A Reggio Calabria nelle elezioni politiche del ’68, le ultime prima che la città si rivoltasse per l’assegnazione del capoluogo a Catanzaro, i cittadini avevano dato 25.633 voti all’on. Mancini, 26.865 all’onorevole Misasi e 25.587 voti all’on. Pucci. Gli stessi tre personaggi politici calabresi accusati dai reggine dei moti di aver tradito Reggio per averla estirpata dell’assegnazione del titolo amministrativo di città principale della regione.
Dopo un esplosione di rabbia generale immediata nella quale ci scappò il morto Labate, ferroviere reggino della CGIL colpito in pieno volto da un candelotto lacrimogeno della polizia, i partiti e i sindacati si unirono e si divisero sulle posizioni da prendere nei confronti della protesta popolare ormai scoppiata. Tutti i soggetti di aggregazione di massa che negli anni ’70 erano attivi in Italia dovettero anche confrontarsi con la dirompenza politica di una protesta che dopo poco tempo venne presa in mano dal Comitato d’Azione di Ciccio Franco.

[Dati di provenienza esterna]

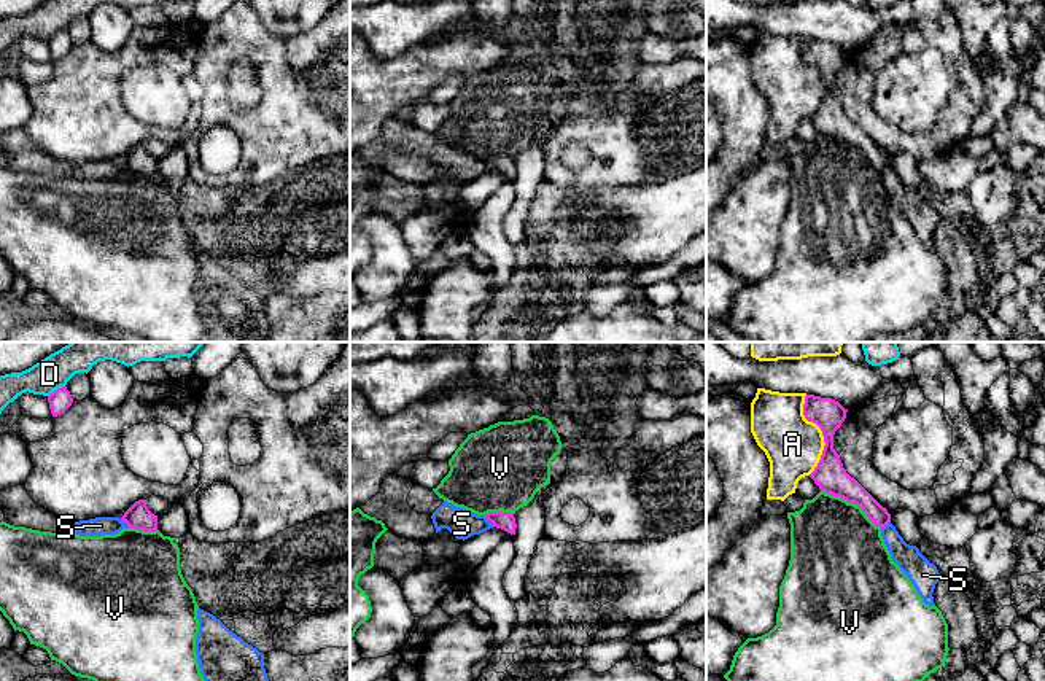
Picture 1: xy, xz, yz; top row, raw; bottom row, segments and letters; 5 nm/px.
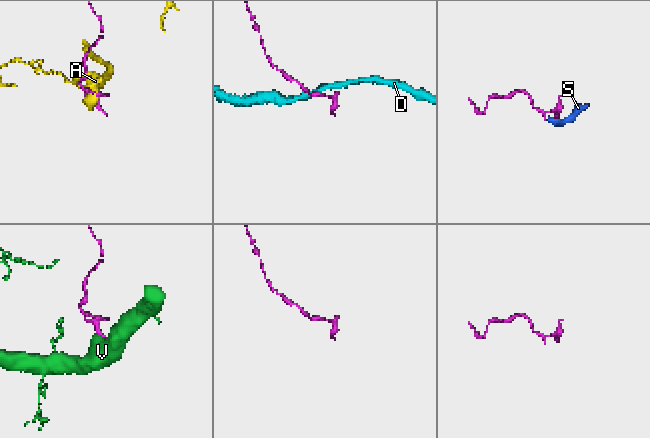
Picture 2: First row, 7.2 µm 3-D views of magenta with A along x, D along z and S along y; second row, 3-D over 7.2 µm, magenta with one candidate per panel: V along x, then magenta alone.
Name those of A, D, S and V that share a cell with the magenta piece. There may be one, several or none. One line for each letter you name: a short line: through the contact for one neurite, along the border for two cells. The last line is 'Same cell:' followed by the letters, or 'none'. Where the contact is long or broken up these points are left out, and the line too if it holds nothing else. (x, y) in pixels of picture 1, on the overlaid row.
Same cell: none

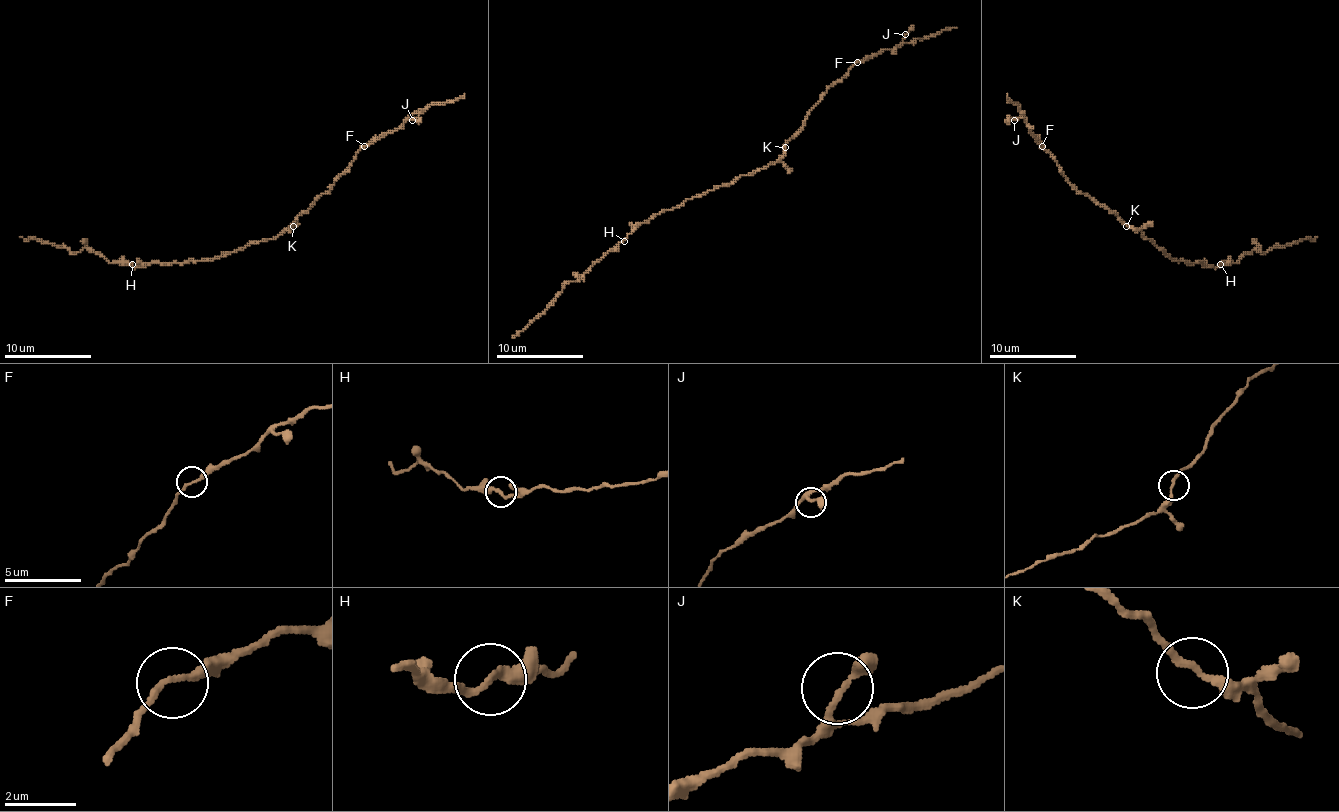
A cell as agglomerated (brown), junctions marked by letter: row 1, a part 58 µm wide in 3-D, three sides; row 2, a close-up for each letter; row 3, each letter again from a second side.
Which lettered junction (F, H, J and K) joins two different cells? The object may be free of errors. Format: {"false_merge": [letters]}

Molti si unirono alla protesta, qualcuno se ne dissociò perdendo sicuramente un’occasione per dare un significato più sociale e nazionale ad un’esplosione finanziata da alcuni grandi idustriali della città e dagli agrari della Piana di Gioia Tauro.

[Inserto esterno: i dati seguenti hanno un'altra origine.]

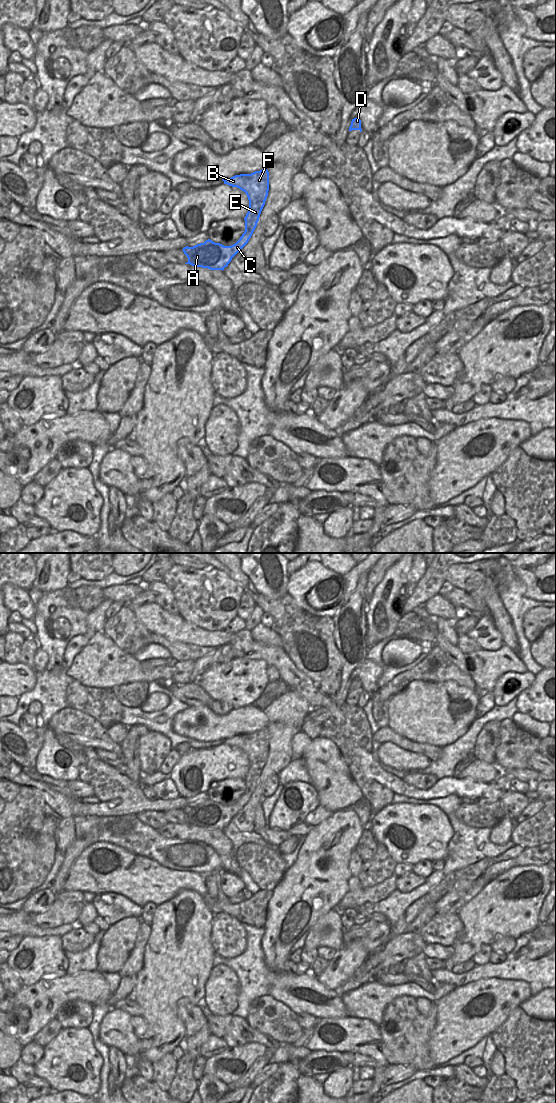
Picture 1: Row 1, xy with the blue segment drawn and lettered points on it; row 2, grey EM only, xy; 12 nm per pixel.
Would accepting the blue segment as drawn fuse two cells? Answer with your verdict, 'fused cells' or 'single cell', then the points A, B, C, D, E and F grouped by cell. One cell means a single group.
single cell; groups A B C D E F

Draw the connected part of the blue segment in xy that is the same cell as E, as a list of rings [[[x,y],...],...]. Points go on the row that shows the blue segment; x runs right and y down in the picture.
[[[264,168],[251,174],[235,175],[222,180],[224,184],[244,191],[248,197],[249,210],[244,218],[245,231],[240,239],[231,246],[224,246],[208,239],[193,247],[184,247],[182,250],[188,258],[188,262],[185,264],[223,271],[232,258],[248,243],[257,226],[269,191],[268,170]]]

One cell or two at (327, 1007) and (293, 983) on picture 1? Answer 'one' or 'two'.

L’autore del libro uscito nell’aprile ’72, quindi molto “a caldo”, descrive il punto di vista particolare dei sindacati confederali sulle vicende reggine. Ne viene fuori un discorso particolaristico che punta ad analizzare le “istituzioni” dei lavoratori in relazione ad un’esplosione popolare.

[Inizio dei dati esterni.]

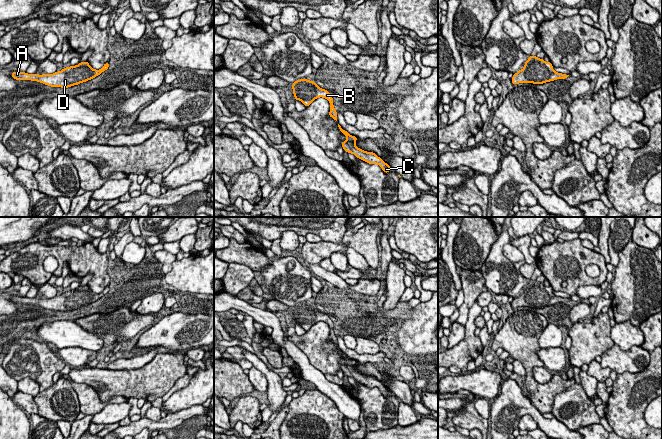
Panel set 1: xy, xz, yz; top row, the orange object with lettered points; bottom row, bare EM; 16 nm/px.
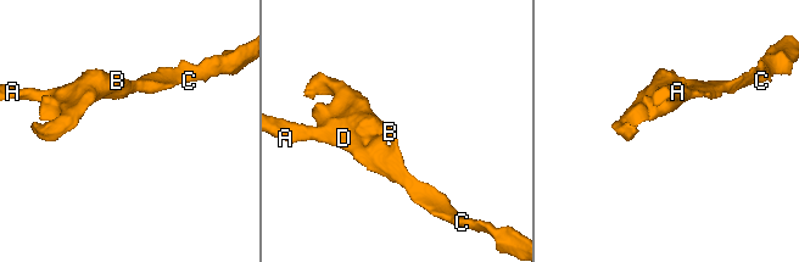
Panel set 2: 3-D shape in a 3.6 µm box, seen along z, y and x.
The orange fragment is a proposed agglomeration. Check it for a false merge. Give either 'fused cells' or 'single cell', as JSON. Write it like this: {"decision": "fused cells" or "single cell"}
{"decision": "single cell"}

Anche da questa ottica quello che risulta è l’immobilità delle organizzazioni sindacali di fronte alla protesta e i particolarismi che vennero a crearsi tra i vari settori di lavoratori. A rimanere fuori dalla protesta ci furono buona parte degli operai edili della città mentre i lavoratori pubblici e delle amministrazioni sabotarono costantemente i loro posti di lavoro anche grazie all’accondiscendenza (talvolta una vera e propria costrizione) dei propri capo-ufficio. In base a quanto riporta D’Agostini, questi in massa consentivano ai lavoratori del pubblico di Reggio Calabria di firmare la presenza sul posto di lavoro ma di abbandonare gli uffici “aderendo agli scioperi” proclamati dai Boia Chi Molla senza dover perdere il giorno di stipendio come succede ai lavoratori del settore privato. Nel raccontare questa situazione l’autore già evidenzia come molti di questi erano stati piazzati lì per connivenze e cliente politico-elettoralistiche descrivendo una realtà reggina assolutamente in linea con l’attuale.
La differenza tra i nostri tempi e gli anni settanta la fa sicuramente il linguaggio usato. Le argomentazioni del libro assumono un carattere di carrozzone antico a causa soprattutto del linguaggio e dei termini usati che sembrano raccontare un mondo che non esiste più.
La Rivolta di Reggio è uno di quegli accadimenti storici talmente complessi per cui l’osservatore interessato per comprenderla il più possibile (ma mai in maniera completa e definitiva) è obbligato a prendere coscienza dei numerosi punti di vista e dei racconti di quei giorni. Questo libro è sicuramente un elemento utile ad arricchire la propria conoscenza sulla realtà dei cosiddetti moti di Reggio.